What to work on. In this exercise, reproduce all the entries that follow exactly.

Provided entries Block Start

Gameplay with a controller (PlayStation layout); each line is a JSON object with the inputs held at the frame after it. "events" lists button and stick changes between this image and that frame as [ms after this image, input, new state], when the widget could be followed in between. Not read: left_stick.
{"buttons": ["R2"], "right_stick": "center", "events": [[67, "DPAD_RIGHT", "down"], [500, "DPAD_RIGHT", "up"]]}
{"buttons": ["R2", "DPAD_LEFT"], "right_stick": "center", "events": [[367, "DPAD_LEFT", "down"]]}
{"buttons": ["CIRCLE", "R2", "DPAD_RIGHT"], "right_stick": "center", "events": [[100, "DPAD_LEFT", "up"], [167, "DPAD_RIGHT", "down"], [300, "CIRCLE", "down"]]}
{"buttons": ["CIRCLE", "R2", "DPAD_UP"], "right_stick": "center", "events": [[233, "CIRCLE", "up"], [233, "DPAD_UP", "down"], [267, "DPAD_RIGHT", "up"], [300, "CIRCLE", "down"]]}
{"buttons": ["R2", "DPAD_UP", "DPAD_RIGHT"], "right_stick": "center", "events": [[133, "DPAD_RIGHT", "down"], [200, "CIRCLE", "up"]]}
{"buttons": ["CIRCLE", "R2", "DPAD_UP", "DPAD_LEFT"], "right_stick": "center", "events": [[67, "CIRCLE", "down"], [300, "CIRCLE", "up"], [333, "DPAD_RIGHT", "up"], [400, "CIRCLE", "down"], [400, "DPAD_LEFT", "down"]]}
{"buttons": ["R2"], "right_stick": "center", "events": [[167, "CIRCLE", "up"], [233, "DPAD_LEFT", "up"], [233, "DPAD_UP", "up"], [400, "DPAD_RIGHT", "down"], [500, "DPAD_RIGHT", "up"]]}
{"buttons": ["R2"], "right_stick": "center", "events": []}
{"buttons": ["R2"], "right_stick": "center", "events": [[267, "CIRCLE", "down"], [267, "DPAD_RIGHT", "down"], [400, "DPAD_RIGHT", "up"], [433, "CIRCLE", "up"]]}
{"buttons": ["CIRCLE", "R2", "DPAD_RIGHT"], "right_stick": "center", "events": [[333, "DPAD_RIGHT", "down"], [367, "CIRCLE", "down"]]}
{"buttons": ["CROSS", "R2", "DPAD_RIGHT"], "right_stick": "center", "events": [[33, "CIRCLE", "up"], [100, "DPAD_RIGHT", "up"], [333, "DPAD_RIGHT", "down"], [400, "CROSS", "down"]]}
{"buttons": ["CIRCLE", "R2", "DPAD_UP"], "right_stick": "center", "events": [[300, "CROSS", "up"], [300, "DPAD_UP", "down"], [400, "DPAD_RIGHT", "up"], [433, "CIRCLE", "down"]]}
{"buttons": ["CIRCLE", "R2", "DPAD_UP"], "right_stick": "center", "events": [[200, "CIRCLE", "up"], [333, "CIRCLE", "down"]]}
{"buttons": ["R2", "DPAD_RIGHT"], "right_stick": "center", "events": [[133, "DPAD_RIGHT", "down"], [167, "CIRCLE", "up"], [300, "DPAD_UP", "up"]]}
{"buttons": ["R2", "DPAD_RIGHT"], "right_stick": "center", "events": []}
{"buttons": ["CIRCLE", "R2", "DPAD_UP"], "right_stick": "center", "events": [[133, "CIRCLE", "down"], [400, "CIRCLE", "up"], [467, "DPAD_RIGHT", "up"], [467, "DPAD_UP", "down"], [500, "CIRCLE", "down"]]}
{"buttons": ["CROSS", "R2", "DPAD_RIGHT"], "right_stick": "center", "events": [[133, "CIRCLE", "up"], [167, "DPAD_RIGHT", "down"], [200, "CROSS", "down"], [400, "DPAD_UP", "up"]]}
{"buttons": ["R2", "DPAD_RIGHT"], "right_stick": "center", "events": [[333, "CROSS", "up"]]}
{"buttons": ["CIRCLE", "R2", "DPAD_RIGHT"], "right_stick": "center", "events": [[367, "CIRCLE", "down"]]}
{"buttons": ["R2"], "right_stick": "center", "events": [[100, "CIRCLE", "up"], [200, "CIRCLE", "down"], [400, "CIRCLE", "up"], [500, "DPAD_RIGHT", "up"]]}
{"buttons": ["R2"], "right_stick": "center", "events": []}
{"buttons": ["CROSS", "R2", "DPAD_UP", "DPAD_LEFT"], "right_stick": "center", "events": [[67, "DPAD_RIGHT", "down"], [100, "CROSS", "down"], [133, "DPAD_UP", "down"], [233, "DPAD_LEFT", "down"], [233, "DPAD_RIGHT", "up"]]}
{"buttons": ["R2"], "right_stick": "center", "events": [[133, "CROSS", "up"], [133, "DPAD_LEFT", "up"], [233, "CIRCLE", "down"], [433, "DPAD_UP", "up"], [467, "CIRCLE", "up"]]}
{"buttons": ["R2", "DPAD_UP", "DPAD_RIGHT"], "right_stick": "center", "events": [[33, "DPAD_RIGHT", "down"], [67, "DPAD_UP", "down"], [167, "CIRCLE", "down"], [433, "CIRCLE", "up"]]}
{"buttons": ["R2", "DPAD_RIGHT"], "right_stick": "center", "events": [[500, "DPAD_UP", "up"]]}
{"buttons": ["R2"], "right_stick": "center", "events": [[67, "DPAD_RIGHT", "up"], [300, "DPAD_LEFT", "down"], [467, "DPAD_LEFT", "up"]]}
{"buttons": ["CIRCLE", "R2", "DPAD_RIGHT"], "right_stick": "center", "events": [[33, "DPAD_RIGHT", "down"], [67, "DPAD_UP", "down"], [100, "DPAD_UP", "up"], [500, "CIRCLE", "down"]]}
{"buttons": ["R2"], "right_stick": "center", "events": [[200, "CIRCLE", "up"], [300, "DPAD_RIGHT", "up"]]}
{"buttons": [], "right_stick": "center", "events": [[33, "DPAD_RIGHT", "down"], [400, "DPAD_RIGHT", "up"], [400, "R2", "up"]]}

Provided entries Block End

Your response.
Gameplay with a controller (PlayStation layout); each line is a JSON object with the inputs held at the frame after it. "events" lists button and stick changes between this image and that frame as [ms after this image, input, new state], when the widget could be followed in between. Not read: left_stick.
{"buttons": ["R2"], "right_stick": "center", "events": [[67, "DPAD_RIGHT", "down"], [500, "DPAD_RIGHT", "up"]]}
{"buttons": ["R2", "DPAD_LEFT"], "right_stick": "center", "events": [[367, "DPAD_LEFT", "down"]]}
{"buttons": ["CIRCLE", "R2", "DPAD_RIGHT"], "right_stick": "center", "events": [[100, "DPAD_LEFT", "up"], [167, "DPAD_RIGHT", "down"], [300, "CIRCLE", "down"]]}
{"buttons": ["CIRCLE", "R2", "DPAD_UP"], "right_stick": "center", "events": [[233, "CIRCLE", "up"], [233, "DPAD_UP", "down"], [267, "DPAD_RIGHT", "up"], [300, "CIRCLE", "down"]]}
{"buttons": ["R2", "DPAD_UP", "DPAD_RIGHT"], "right_stick": "center", "events": [[133, "DPAD_RIGHT", "down"], [200, "CIRCLE", "up"]]}
{"buttons": ["CIRCLE", "R2", "DPAD_UP", "DPAD_LEFT"], "right_stick": "center", "events": [[67, "CIRCLE", "down"], [300, "CIRCLE", "up"], [333, "DPAD_RIGHT", "up"], [400, "CIRCLE", "down"], [400, "DPAD_LEFT", "down"]]}
{"buttons": ["R2"], "right_stick": "center", "events": [[167, "CIRCLE", "up"], [233, "DPAD_LEFT", "up"], [233, "DPAD_UP", "up"], [400, "DPAD_RIGHT", "down"], [500, "DPAD_RIGHT", "up"]]}
{"buttons": ["R2"], "right_stick": "center", "events": []}
{"buttons": ["R2"], "right_stick": "center", "events": [[267, "CIRCLE", "down"], [267, "DPAD_RIGHT", "down"], [400, "DPAD_RIGHT", "up"], [433, "CIRCLE", "up"]]}
{"buttons": ["CIRCLE", "R2", "DPAD_RIGHT"], "right_stick": "center", "events": [[333, "DPAD_RIGHT", "down"], [367, "CIRCLE", "down"]]}
{"buttons": ["CROSS", "R2", "DPAD_RIGHT"], "right_stick": "center", "events": [[33, "CIRCLE", "up"], [100, "DPAD_RIGHT", "up"], [333, "DPAD_RIGHT", "down"], [400, "CROSS", "down"]]}
{"buttons": ["CIRCLE", "R2", "DPAD_UP"], "right_stick": "center", "events": [[300, "CROSS", "up"], [300, "DPAD_UP", "down"], [400, "DPAD_RIGHT", "up"], [433, "CIRCLE", "down"]]}
{"buttons": ["CIRCLE", "R2", "DPAD_UP"], "right_stick": "center", "events": [[200, "CIRCLE", "up"], [333, "CIRCLE", "down"]]}
{"buttons": ["R2", "DPAD_RIGHT"], "right_stick": "center", "events": [[133, "DPAD_RIGHT", "down"], [167, "CIRCLE", "up"], [300, "DPAD_UP", "up"]]}
{"buttons": ["R2", "DPAD_RIGHT"], "right_stick": "center", "events": []}
{"buttons": ["CIRCLE", "R2", "DPAD_UP"], "right_stick": "center", "events": [[133, "CIRCLE", "down"], [400, "CIRCLE", "up"], [467, "DPAD_RIGHT", "up"], [467, "DPAD_UP", "down"], [500, "CIRCLE", "down"]]}
{"buttons": ["CROSS", "R2", "DPAD_RIGHT"], "right_stick": "center", "events": [[133, "CIRCLE", "up"], [167, "DPAD_RIGHT", "down"], [200, "CROSS", "down"], [400, "DPAD_UP", "up"]]}
{"buttons": ["R2", "DPAD_RIGHT"], "right_stick": "center", "events": [[333, "CROSS", "up"]]}
{"buttons": ["CIRCLE", "R2", "DPAD_RIGHT"], "right_stick": "center", "events": [[367, "CIRCLE", "down"]]}
{"buttons": ["R2"], "right_stick": "center", "events": [[100, "CIRCLE", "up"], [200, "CIRCLE", "down"], [400, "CIRCLE", "up"], [500, "DPAD_RIGHT", "up"]]}
{"buttons": ["R2"], "right_stick": "center", "events": []}
{"buttons": ["CROSS", "R2", "DPAD_UP", "DPAD_LEFT"], "right_stick": "center", "events": [[67, "DPAD_RIGHT", "down"], [100, "CROSS", "down"], [133, "DPAD_UP", "down"], [233, "DPAD_LEFT", "down"], [233, "DPAD_RIGHT", "up"]]}
{"buttons": ["R2"], "right_stick": "center", "events": [[133, "CROSS", "up"], [133, "DPAD_LEFT", "up"], [233, "CIRCLE", "down"], [433, "DPAD_UP", "up"], [467, "CIRCLE", "up"]]}
{"buttons": ["R2", "DPAD_UP", "DPAD_RIGHT"], "right_stick": "center", "events": [[33, "DPAD_RIGHT", "down"], [67, "DPAD_UP", "down"], [167, "CIRCLE", "down"], [433, "CIRCLE", "up"]]}
{"buttons": ["R2", "DPAD_RIGHT"], "right_stick": "center", "events": [[500, "DPAD_UP", "up"]]}
{"buttons": ["R2"], "right_stick": "center", "events": [[67, "DPAD_RIGHT", "up"], [300, "DPAD_LEFT", "down"], [467, "DPAD_LEFT", "up"]]}
{"buttons": ["CIRCLE", "R2", "DPAD_RIGHT"], "right_stick": "center", "events": [[33, "DPAD_RIGHT", "down"], [67, "DPAD_UP", "down"], [100, "DPAD_UP", "up"], [500, "CIRCLE", "down"]]}
{"buttons": ["R2"], "right_stick": "center", "events": [[200, "CIRCLE", "up"], [300, "DPAD_RIGHT", "up"]]}
{"buttons": [], "right_stick": "center", "events": [[33, "DPAD_RIGHT", "down"], [400, "DPAD_RIGHT", "up"], [400, "R2", "up"]]}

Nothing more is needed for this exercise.